As recently described in the Journal of Alloys and Compounds (doi:10.1016/j.jallcom.2016.08.327), Lynn A. Boatner of Oak Ridge National Laboratory and his colleagues have discovered a new type of patterned steel. This advance was made accidentally, while working with single crystals of steel containing 70 wt% iron, 15 wt% nickel, and 15 wt% chromium. Instead of heating the material, as they had in past research, the researchers decided to cool the metal by plunging it into liquid nitrogen. When they removed the metal, they noticed a 3D pattern that extended throughout the material.

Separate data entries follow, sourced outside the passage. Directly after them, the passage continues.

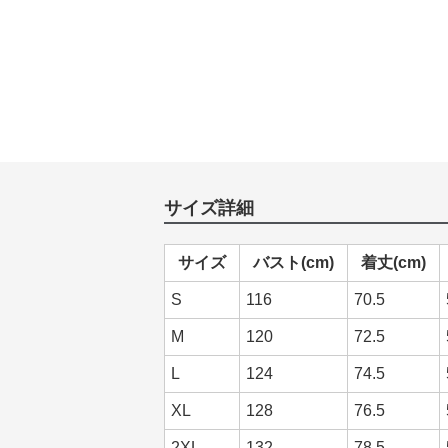
サイズ詳細
サイズ
バスト(cm)
着丈(cm)
S
116
70.5
M
120
72.5
L
124
74.5
XL
128
76.5
2XL
132
78.5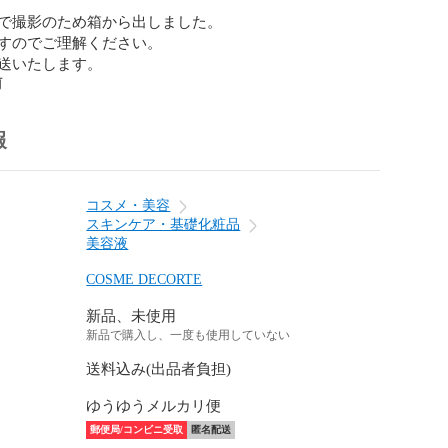
で撮影のため箱から出しました。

At very cold temperatures, this steel undergoes a phase transition from the austenitic phase, a face-centered-cubic crystal structure, to the martensitic phase, a tetragonal body-centered crystal. As the material warms to room temperature, only certain domains return to the original austenitic phase. The remaining martensitic phase creates the raised 3D pattern.

(a) A custom knife made with a new type of decorative steel. Credit: Lynn A. Boatner. (b) Optical interference-contrast micrograph showing the symmetry of the (111) face of a cryo-quenched single-crystal 70 wt%Fe-15 wt%Ni-15%wt%Cr alloy. Credit: Journal of Alloys and Compounds.

The pattern in the steel reveals the symmetry of the crystallographic orientation of the austenitic phase. Cutting the material along the (111) face of the austenitic phase generates a triangular pattern after cooling, while a rectangular pattern reveals the twofold symmetry of the (110) face. Slicing the steel along random crystallographic orientations creates an effectively infinite variety of patterns, Boatner says.

To work with this metal, bladesmiths first remove metal to create the shape they desire, then they smooth and polish it, and finally plunge it in liquid nitrogen. Polishing the metal after cooling it would remove the raised pattern.

Jeffrey Wadsworth, president and CEO of Battelle Memorial Institute, has researched the metallurgy of both patterned steels and genuine Damascus steels. He says this transformation is unique for solid-state metallurgical transformations and is an innovative way to create a patterned steel.